ShipTraj-R1: Reinforcing Ship Trajectory Prediction in Large Language Models via Group Relative Policy Optimization
AI 摘要
提出ShipTraj-R1,利用GRPO优化LLM进行船舶轨迹预测,效果优于现有方法。
主要贡献
- 设计动态提示,引导自适应CoT推理
- 引入规则奖励机制,激励推理格式和预测精度
- 利用GRPO优化LLM(Qwen3),提升轨迹预测性能
方法论
将船舶轨迹预测转化为文本生成问题,通过动态prompt和规则奖励,利用GRPO机制训练LLM模型。
原文摘要
Recent advancements in reinforcement fine-tuning have significantly improved the reasoning ability of large language models (LLMs). In particular, methods such as group relative policy optimization (GRPO) have demonstrated strong capabilities across various fields.

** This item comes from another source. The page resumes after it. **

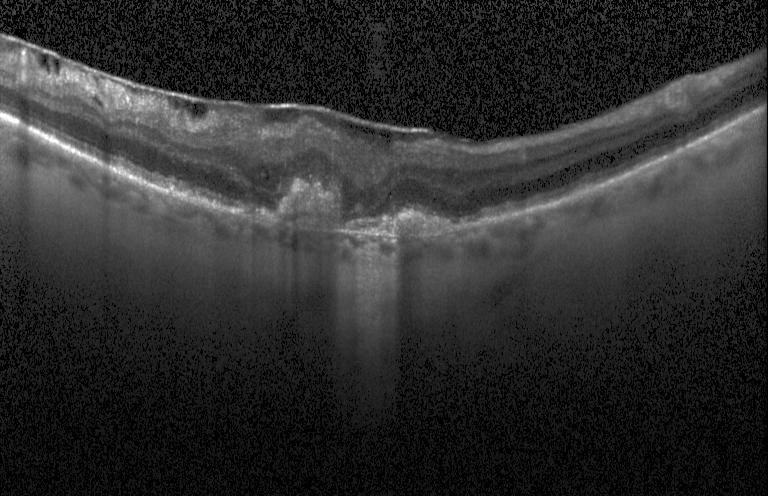
OCT B-scan; Heidelberg Spectralis OCT system; SD-OCT — Assessment: a choroidal neovascular membrane.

However, applying LLMs to ship trajectory prediction remains largely unexplored. In this paper, we propose ShipTraj-R1, a novel LLM-based framework that reformulates ship trajectory prediction as a text-to-text generation problem. (1) We design a dynamic prompt containing trajectory information about conflicting ships to guide the model to achieve adaptive chain-of-thought (CoT) reasoning. (2) We introduce a comprehensive rule-based reward mechanism to incentivize the reasoning format and prediction accuracy of the model. (3) Our ShipTraj-R1 is reinforced through the GRPO mechanism guided by domain-specific prompts and rewards, and utilizes the Qwen3 as the model backbone. Extensive experimental results on two complex and real-world maritime datasets show that the proposed ShipTraj-R1 achieves the least error compared with state-of-the-art deep learning and LLM-based baselines.